The defense minister, speaking at an event held on behalf of the Magshimim program, aimed at providing youths in peripheral areas with specialized tools to make them proficient in the cyberworld, said he did not know or care whether the cement at the factory went for defensive or offensive tunnels.

“It’s clear that we don’t allow reconstruction material into the Strip so they can take cement to the tunnels,” he said.

Defensive tunnels enable Hamas members to move within the Gaza Strip underground, transfer weapons and coordinate hit-and-run attacks on IDF units during clashes. Offensive tunnels are cross-border structures designed to allow Hamas to insert murder squads into southern Israel to carry out terrorist atrocities and attacks on IDF positions.

“We are sure not whether it was our cement that was there or cement left over from the Qataris [who donated funds for Gazan reconstruction projects in 2012]. It doesn’t matter at all,” Ya’alon said. “Hamas is responsible, and we demand that it ensures that not even a single rocket is fired from the Gaza Strip. If a rocket is fired, we will respond accordingly....

I hope that Hamas is interested in quiet and not escalation.”

Unlike periods that followed past clashes with Hamas, this time around, Hamas is “unable to replenish its stockpile of [industrial] weapons, from Iran or Libya. Part of this is due to our actions... and part of this is due to the more determined actions of the Egyptian security forces in Sinai,” Ya’alon added.

He said that lone rocket attacks occurred after operations Cast Lead in 2009 and Pillar of Defense in 2012.

“The fact is that Hamas is deterred. This comes up clearly, since this time, too, Hamas arrested those who fired the rocket... the question is how long will this last, and I hope for as long a period as possible,” he said.

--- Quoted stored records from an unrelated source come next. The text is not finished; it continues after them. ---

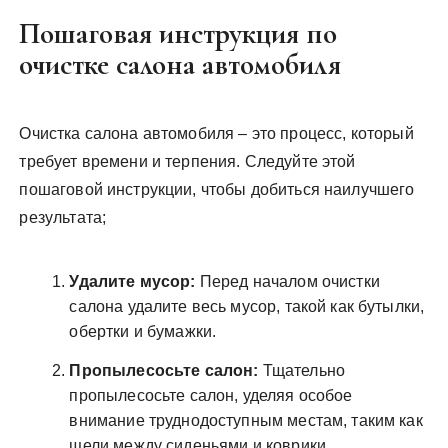
Пошаговая инструкция по
очистке салона автомобиля
Очистка салона автомобиля – это процесс, который
требует времени и терпения. Следуйте этой
пошаговой инструкции, чтобы добиться наилучшего
результата;
Удалите мусор:
Перед началом очистки
салона удалите весь мусор, такой как бутылки,
обертки и бумажки.
Пропылесосьте салон:
Тщательно
пропылесосьте салон, уделяя особое
внимание труднодоступным местам, таким как
щели между сиденьями и коврики.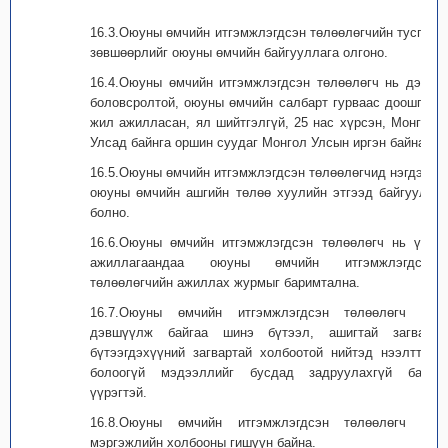
16.3.Оюуны өмчийн итгэмжлэгдсэн төлөөлөгчийн тусгай
зөвшөөрлийг оюуны өмчийн байгууллага олгоно.
16.4.Оюуны өмчийн итгэмжлэгдсэн төлөөлөгч нь дээд
боловсролтой, оюуны өмчийн салбарт гурваас доошгүй
жил ажилласан, ял шийтгэлгүй, 25 нас хүрсэн, Монгол
Улсад байнга оршин суудаг Монгол Улсын иргэн байна.
16.5.Оюуны өмчийн итгэмжлэгдсэн төлөөлөгчид нэгдэж,
оюуны өмчийн ашгийн төлөө хуулийн этгээд байгуулж
болно.
16.6.Оюуны өмчийн итгэмжлэгдсэн төлөөлөгч нь үйл
ажиллагаандаа оюуны өмчийн итгэмжлэгдсэн
төлөөлөгчийн ажиллах журмыг баримтална.
16.7.Оюуны өмчийн итгэмжлэгдсэн төлөөлөгч нь
дэвшүүлж байгаа шинэ бүтээл, ашигтай загвар,
бүтээгдэхүүний загвартай холбоотой нийтэд нээлттэй
болоогүй мэдээллийг бусдад задруулахгүй байх
үүрэгтэй.
16.8.Оюуны өмчийн итгэмжлэгдсэн төлөөлөгч нь
мэргэжлийн холбооны гишүүн байна.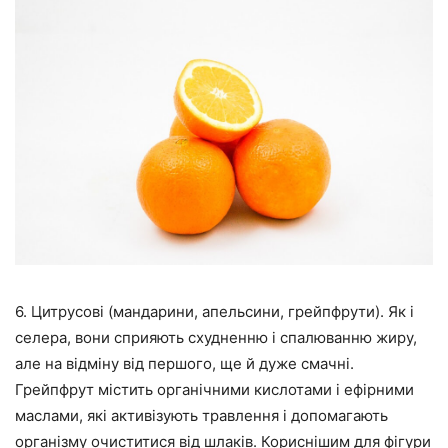
6. Цитрусові (мандарини, апельсини, грейпфрути). Як і
селера, вони сприяють схудненню і спалюванню жиру,
але на відміну від першого, ще й дуже смачні.
Грейпфрут містить органічними кислотами і ефірними
маслами, які активізують травлення і допомагають
організму очиститися від шлаків. Кориснішим для фігури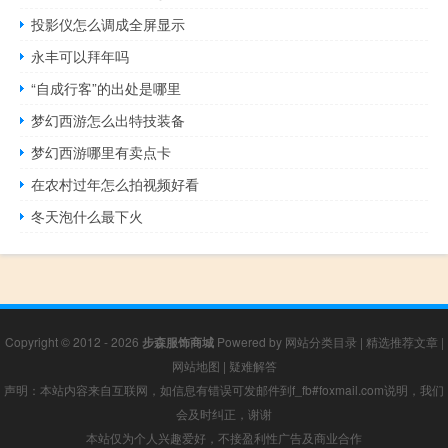
投影仪怎么调成全屏显示
永丰可以拜年吗
“自成行客”的出处是哪里
梦幻西游怎么出特技装备
梦幻西游哪里有卖点卡
在农村过年怎么拍视频好看
冬天泡什么最下火
Copyright © 2012 - 2026
步森服饰商城
Powered by
网站分类目录
|
精选推荐文章
|
网站地图
|
疑难解答
声明：本站内容来自互联网，如信息有错误可发邮件到f_fb#foxmail.com说明，我们
会及时纠正，谢谢
本站仅为个人兴趣爱好，不接盈利性广告及商业合作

The Israel Air Force struck a Hamas terrorist base in the southern Gaza Strip overnight between Friday and Saturday in response to the Palestinian rocket fire. There were no wounded in the air strike.

On Friday, a Gazan rocket triggered warning sirens in the Eshkol region, before exploding in an agricultural field. It failed to cause injuries, but damaged the field, before being collected by an Israel Police bomb squad.

It was the third time Palestinians had fired a rocket into Israel since the truce between Israel and Hamas went into effect on August 26, ending a 50-day conflict.

Hamas described Israel’s retaliatory air strike as a “dangerous escalation,” saying “Israel is playing with the calm obtained after the summer fighting,” and that Hamas was “examining its response to the aggression.”